General de Edificios y Solares SL, propietaria de la Fábrica de la Luz de A Ponte Nova acaba de interponer un recurso contencioso administrativo contra el acuerdo de la Junta de Gobierno de Betanzos

Los dueños recurren la negativa de Betanzos al permiso de derribo para la antigua Fábrica de la Luz
La Xunta ya ha iniciado el expediente para incluir el inmueble en el catálogo de patrimonio cultural de Galicia | aec
La Xunta ya ha iniciado el expediente para incluir el inmueble en el catálogo de patrimonio cultural de Galicia | aec

General de Edificios y Solares SL, propietaria de la Fábrica de la Luz de A Ponte Nova acaba de interponer un recurso contencioso administrativo contra el acuerdo de la Junta de Gobierno de Betanzos de 28 de septiembre de 2017 en el que se le denegaba la licencia de demolición de las construcciones existentes en el solar situado en la avenida de A Coruña.
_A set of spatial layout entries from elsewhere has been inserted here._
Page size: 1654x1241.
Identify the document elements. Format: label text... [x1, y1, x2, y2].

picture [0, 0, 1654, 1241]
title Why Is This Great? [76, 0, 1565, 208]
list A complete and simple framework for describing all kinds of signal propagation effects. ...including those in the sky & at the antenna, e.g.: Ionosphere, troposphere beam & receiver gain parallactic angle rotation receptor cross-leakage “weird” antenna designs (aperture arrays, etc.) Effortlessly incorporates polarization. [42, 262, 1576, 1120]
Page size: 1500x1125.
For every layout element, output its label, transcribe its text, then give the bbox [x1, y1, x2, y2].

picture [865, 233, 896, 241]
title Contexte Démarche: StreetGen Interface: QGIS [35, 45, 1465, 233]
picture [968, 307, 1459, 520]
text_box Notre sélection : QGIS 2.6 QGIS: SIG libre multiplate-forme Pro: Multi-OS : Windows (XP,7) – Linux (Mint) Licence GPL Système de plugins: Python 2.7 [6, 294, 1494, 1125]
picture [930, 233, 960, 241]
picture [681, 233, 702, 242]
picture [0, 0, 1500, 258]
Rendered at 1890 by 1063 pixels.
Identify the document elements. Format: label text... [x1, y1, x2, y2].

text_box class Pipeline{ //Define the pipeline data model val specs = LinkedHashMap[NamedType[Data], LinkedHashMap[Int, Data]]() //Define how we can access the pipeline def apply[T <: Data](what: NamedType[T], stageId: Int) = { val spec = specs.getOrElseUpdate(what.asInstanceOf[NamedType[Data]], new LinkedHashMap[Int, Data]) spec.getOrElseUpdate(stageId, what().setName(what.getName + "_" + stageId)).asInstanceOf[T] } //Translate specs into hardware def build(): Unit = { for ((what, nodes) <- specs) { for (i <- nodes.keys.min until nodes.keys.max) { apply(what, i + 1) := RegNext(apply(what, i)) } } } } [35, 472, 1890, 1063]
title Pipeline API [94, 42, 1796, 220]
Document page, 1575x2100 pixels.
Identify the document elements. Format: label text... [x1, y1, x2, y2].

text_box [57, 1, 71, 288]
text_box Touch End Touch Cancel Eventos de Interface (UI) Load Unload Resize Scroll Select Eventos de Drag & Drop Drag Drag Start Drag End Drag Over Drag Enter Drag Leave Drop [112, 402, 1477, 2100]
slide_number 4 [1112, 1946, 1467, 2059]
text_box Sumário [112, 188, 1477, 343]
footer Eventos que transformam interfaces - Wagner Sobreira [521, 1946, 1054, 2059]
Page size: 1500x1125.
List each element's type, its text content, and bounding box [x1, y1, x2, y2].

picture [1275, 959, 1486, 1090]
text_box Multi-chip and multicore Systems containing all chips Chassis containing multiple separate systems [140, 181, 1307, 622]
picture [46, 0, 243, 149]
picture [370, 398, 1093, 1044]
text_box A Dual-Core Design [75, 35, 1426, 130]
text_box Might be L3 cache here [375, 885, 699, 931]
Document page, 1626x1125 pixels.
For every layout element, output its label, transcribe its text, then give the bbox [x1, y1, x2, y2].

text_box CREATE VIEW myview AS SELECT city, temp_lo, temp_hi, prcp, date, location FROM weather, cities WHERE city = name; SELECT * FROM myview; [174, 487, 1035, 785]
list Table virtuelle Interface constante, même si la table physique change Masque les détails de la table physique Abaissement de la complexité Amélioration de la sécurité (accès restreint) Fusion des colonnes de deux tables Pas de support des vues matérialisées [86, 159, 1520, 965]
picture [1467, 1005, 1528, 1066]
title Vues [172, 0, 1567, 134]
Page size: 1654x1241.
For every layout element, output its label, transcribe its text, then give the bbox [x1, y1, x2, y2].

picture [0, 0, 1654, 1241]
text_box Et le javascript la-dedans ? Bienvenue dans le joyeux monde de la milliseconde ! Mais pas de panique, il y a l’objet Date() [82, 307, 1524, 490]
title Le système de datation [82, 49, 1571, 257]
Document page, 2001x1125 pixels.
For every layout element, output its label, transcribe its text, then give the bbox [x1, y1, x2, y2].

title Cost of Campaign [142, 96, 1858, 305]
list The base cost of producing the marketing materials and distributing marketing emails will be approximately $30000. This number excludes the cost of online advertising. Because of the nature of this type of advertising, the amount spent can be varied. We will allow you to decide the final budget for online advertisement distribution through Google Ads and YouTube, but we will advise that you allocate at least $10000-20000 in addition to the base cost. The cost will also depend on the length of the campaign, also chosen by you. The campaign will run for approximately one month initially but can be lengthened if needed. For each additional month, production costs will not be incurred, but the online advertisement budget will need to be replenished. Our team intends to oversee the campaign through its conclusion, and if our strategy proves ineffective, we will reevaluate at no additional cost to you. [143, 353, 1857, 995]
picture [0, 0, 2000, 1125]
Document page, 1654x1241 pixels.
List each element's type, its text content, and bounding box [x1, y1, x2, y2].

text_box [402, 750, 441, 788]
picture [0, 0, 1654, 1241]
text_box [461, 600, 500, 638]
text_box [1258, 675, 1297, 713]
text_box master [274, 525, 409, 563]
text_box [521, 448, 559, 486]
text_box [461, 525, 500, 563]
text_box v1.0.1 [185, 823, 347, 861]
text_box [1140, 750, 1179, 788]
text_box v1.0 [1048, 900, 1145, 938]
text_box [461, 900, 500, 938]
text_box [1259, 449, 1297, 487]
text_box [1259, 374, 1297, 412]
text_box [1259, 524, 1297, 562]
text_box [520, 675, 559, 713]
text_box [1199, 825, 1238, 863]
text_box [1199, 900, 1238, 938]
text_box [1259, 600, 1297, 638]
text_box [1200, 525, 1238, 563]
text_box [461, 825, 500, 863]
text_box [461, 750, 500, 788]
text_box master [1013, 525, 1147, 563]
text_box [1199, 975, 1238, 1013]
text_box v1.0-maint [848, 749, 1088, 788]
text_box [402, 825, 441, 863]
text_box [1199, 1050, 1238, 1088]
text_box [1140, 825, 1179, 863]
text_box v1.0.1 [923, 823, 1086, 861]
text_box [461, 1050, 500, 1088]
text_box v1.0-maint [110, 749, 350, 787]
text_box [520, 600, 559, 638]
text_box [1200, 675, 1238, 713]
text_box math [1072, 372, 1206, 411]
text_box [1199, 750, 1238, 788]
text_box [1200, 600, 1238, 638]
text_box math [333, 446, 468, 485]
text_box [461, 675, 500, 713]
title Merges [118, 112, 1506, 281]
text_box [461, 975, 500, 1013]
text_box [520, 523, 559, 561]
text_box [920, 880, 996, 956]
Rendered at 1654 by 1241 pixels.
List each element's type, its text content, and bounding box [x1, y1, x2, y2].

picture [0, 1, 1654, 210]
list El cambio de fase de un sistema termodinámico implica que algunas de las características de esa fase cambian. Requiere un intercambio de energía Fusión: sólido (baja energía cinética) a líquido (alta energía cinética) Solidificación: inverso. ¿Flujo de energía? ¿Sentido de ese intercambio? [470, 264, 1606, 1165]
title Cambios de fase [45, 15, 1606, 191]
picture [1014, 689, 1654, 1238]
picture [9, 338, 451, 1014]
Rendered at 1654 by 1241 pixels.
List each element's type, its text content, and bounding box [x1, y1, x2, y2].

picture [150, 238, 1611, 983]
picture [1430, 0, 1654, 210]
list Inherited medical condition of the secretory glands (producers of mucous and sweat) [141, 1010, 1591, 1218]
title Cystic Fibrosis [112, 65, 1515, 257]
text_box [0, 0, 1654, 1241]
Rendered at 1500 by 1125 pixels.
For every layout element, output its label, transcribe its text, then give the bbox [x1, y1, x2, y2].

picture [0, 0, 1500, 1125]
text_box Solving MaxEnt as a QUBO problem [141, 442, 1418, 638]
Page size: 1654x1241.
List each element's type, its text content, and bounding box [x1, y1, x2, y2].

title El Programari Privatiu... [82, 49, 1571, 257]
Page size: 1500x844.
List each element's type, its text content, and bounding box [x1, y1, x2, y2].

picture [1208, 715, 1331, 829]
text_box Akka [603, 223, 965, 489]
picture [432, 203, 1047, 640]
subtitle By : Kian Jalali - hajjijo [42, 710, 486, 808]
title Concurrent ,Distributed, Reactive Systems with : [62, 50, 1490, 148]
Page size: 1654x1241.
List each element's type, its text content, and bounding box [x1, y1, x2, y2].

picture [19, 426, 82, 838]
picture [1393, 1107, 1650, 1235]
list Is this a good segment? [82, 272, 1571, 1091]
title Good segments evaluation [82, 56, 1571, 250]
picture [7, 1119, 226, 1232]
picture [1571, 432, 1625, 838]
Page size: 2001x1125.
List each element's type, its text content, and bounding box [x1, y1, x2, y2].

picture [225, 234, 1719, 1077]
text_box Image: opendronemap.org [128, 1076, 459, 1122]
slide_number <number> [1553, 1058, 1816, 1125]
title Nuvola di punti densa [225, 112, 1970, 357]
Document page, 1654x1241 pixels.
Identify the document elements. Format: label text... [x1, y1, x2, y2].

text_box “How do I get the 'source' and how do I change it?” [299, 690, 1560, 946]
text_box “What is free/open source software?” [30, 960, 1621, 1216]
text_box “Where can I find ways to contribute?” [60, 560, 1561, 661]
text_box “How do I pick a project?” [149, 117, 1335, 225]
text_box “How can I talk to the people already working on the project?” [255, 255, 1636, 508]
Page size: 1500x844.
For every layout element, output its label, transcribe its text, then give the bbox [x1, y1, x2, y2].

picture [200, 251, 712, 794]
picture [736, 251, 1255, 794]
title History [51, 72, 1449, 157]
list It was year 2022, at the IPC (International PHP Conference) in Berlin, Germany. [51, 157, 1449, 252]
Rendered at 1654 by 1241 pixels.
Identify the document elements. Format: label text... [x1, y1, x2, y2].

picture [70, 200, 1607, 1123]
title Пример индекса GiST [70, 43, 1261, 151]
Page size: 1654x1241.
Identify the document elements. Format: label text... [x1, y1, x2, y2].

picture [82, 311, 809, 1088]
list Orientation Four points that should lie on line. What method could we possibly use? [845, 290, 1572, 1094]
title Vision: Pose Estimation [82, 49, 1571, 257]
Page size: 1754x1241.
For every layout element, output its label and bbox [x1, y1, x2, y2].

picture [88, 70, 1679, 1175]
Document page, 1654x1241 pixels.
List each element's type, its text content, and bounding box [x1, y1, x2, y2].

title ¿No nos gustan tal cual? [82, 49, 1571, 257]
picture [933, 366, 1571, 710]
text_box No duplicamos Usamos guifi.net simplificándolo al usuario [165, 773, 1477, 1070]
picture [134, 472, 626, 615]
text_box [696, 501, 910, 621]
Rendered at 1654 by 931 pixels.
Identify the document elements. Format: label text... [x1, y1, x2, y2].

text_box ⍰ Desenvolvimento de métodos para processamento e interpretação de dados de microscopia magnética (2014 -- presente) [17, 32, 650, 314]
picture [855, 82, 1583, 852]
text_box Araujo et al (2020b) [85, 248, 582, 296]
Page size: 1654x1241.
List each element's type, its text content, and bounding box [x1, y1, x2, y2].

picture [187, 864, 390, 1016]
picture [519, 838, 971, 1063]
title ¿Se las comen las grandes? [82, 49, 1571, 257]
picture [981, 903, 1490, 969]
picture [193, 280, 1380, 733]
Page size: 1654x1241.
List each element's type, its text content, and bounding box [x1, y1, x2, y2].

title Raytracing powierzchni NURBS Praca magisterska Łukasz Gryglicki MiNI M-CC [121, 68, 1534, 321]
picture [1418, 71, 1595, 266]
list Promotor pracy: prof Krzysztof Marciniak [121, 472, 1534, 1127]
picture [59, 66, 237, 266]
La resolución se adoptó habida cuenta de los informes desfavorables de la arquitecta y el asesor jurídico del Ayuntamiento de Betanzos.
La pasada primavera, GESS, perteneciente a Unión Fenosa Inversiones, solicitó a la institución municipal licencia de demolición al considerar que la estructura del inmueble no se encontraba en buenas condiciones por lo que consideraban que su derribo era necesario por seguridad, y los betanceiros saltaron como resortes apelando a singularidad de la Fábrica da Luz de A Ponte Nova.
También el Gobierno de García Vázquez adelantó en aquel momento que intentaría evitar la demolición alegando que el inmueble estaba en proceso de inclusión en el Catálogo do Patrimonio Cultural de Galicia.
El 13 de julio de 2017, el DOG publicó el inicio del expediente para incluir estas instalaciones en el mencionado catálogo con la categoría de “monumento”, en respuesta a la solicitud municipal, aprobada por unanimidad del pleno en septiembre de 2016.

Plazos
Así, la Junta de Gobierno de Betanzos acordó rechazar esa licencia de derribo y alegó precisamente este anuncio de la Xunta.
Esta resolución implica una anotación preventiva en el catálogo del patrimonio y aplicar de manera provisional un régimen de protección mientras no se resuelve el expediente, para lo que se estableció un plazo máximo de 18 meses, que expira en las primeras semanas de 2019.